___ Information supplied

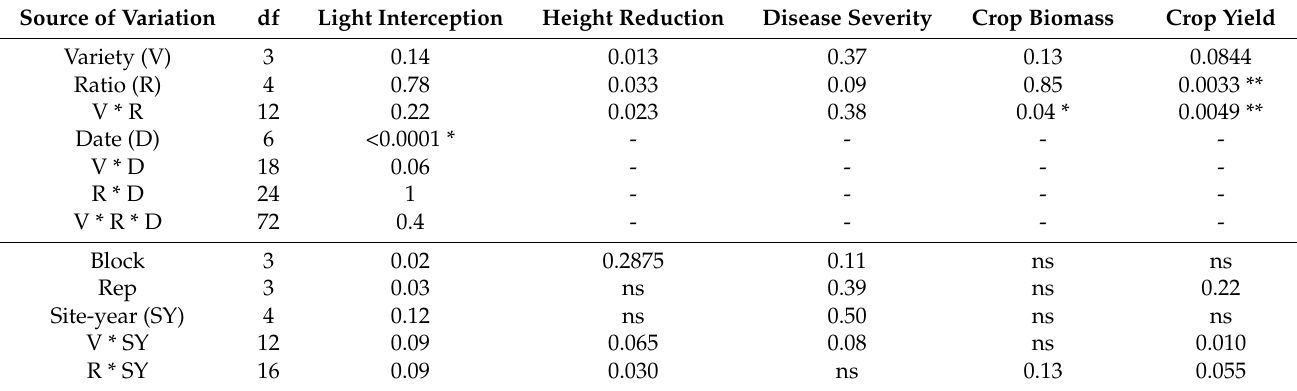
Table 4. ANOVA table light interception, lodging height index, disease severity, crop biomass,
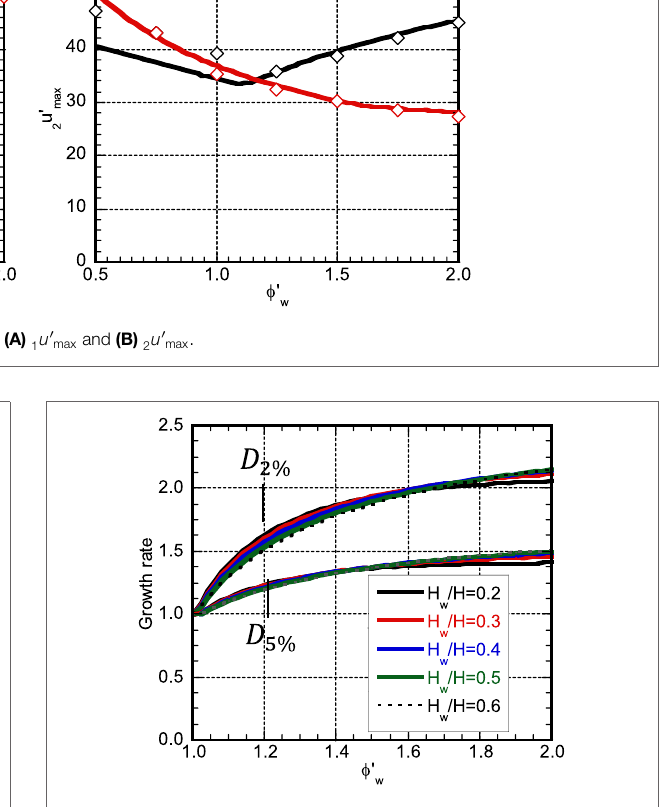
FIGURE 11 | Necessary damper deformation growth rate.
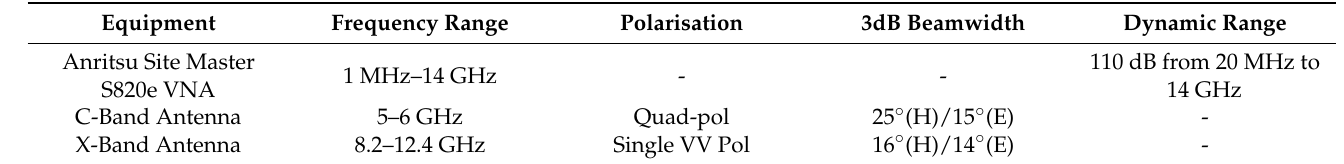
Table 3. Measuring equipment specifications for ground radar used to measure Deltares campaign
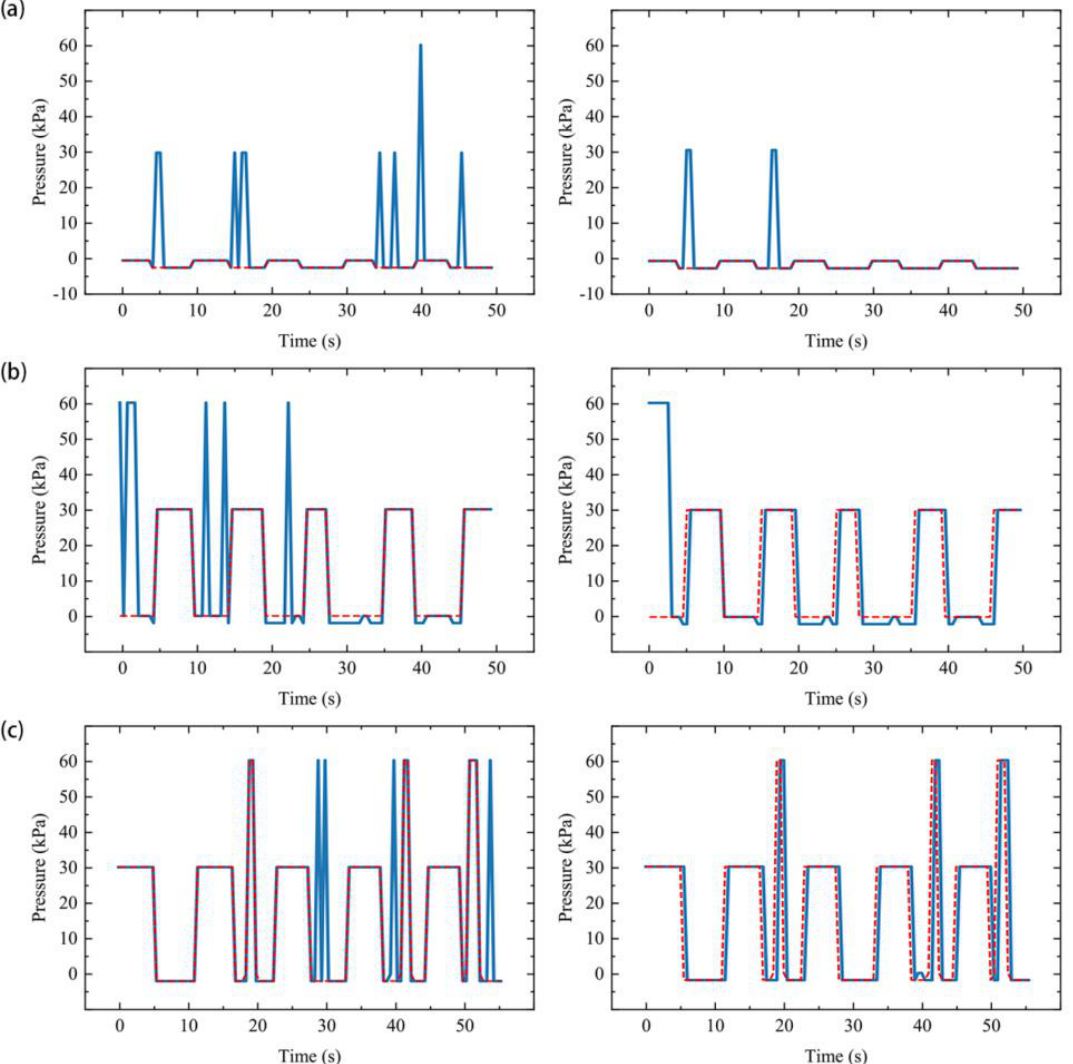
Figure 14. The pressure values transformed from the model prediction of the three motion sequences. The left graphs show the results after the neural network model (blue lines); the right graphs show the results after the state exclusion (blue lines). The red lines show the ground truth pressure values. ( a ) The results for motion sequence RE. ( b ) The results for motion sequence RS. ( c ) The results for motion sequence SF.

______
___ Information supplied

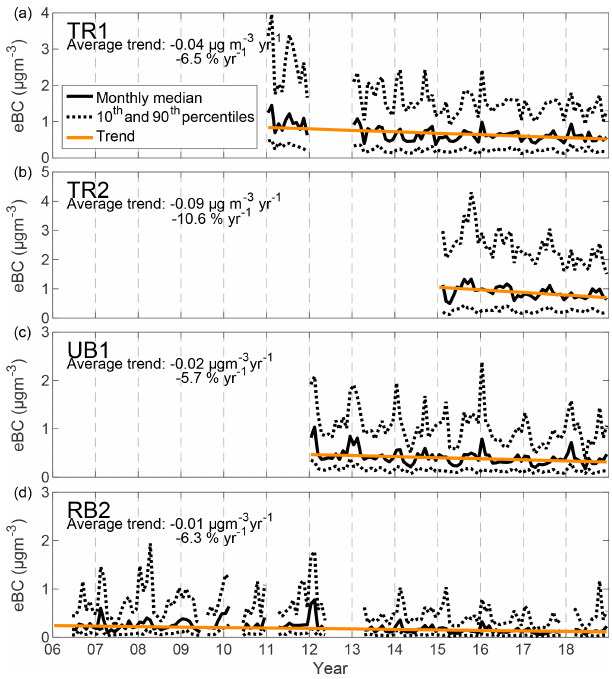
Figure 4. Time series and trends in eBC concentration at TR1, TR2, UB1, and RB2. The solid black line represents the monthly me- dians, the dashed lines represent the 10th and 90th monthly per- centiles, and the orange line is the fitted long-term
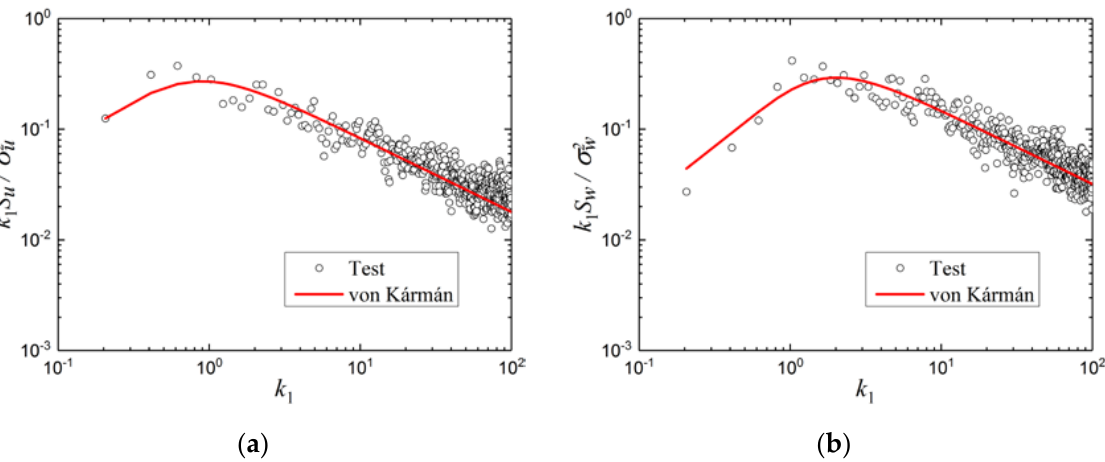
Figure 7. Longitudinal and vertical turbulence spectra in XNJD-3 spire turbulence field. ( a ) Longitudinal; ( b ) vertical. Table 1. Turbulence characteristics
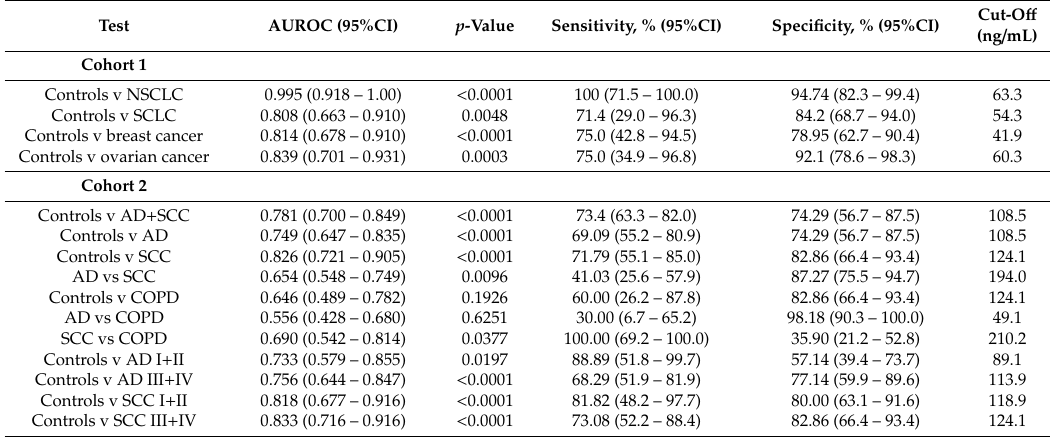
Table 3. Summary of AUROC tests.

______

# Exercise requirements
Take the lines above starting at the one containing "FIGURE 11 |" and ending at the one containing "Table 3. Measuring", and print them again exactly, without pictures.

# Output of the exercise
FIGURE 11 | Necessary damper deformation growth rate.
Table 3. Measuring equipment specifications for ground radar used to measure Deltares campaign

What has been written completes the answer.